The high quality of Tennessee's roadways is a recruitment tool often used when discussing business relocation, and it will be important for the next governor -- despite being mired in difficult economic times -- to keep Tennessee roads and bridges appropriately maintained.
Tennessee roads are often recognized for their high quality. Earlier this year, a survey of truck owners and operators by Overdrive Magazine, named for the fourth year in a row the 455-mile stretch of Interstate 40 through Tennessee the best road in the entire U.S. The Reason Foundation, a public policy research firm, has consistently put Tennessee's entire roadway and bridge system in the Top 20 among all states.
In his extensive experience in job recruitment in the private and public sectors, the quality of Tennessee's roads are often a contributing factor to businesses coming to Tennessee, Haslam said.

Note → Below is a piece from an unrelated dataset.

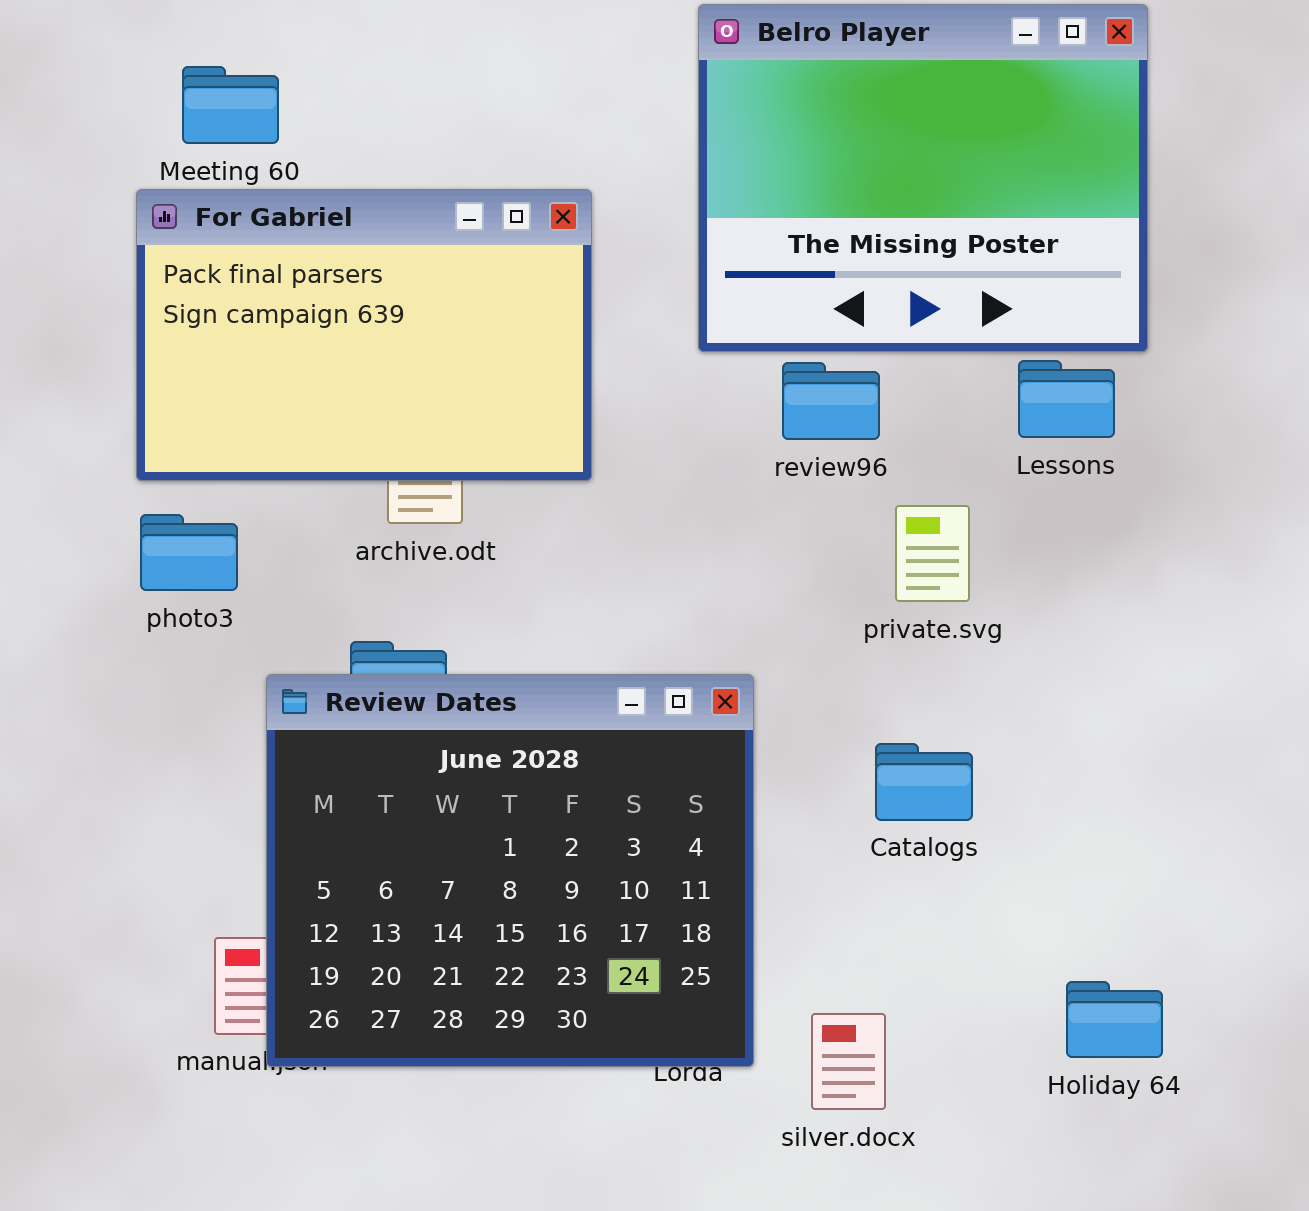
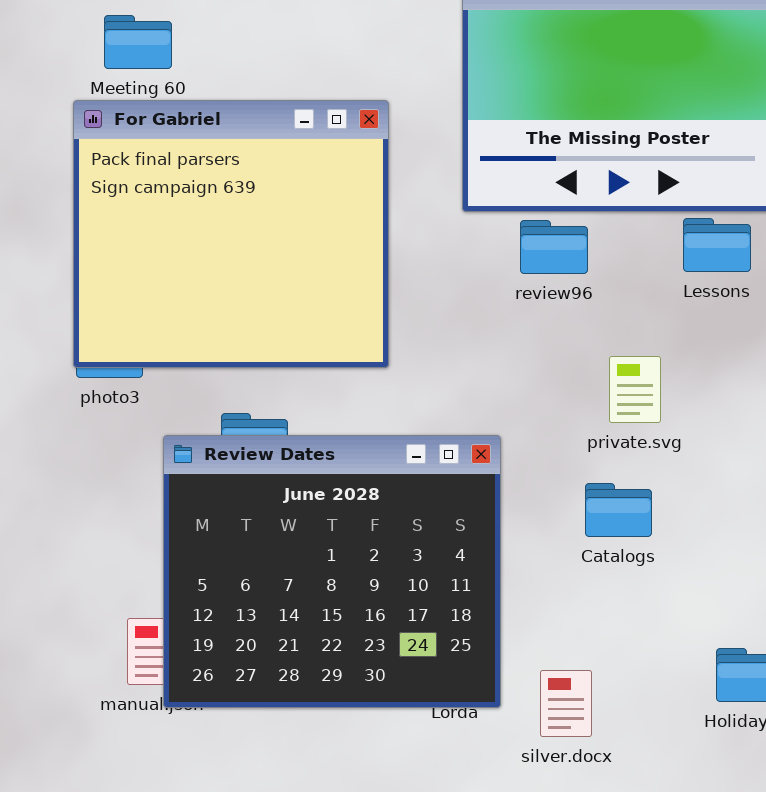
For Gabriel: [136,189,592,481] -> [73,100,389,368], resized
private.svg: [895,505,970,602] -> [609,356,661,423], moved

"It's very important that the next governor understand the importance of infrastructure and the challenges facing the state," said Haslam, during a press availability at the historic Yancey's Tavern in Kingsport with Shipley, Ramsey, State Reps. Jason Mumpower and John Lundberg. "What I'll do, if I'm elected governor, is prioritize infrastructure projects based on their safety needs and what the project can do to develop jobs."
"Every decision is driven by how we can make Tennessee the No. 1 location in the Southeast for jobs," he said.
Later, Haslam added that the first task of the next governor is to determine whether the state is being as effective as possible with taxpayer dollars. "If elected, I'm committed to conducting a top-to-bottom review of state government to determine the areas where Tennessee can be more efficient and bring taxpayers a greater return on investment," Haslam said. "We'll need to examine each road and bridge project on how necessary it is for public safety and how it will help job growth in that area," Haslam said.
"We're not going to raise taxes. We won't have an income tax -- I'm 100 percent against one -- and we're not going to raise the sales tax because it's already the highest cumulative sales tax in the nation," Haslam said. "Our only alternatives are to be more cost-effective and efficient in the services the state delivers and to grow our way out by recruiting businesses here and make Tennessee the No. 1 location in the Southeast for jobs."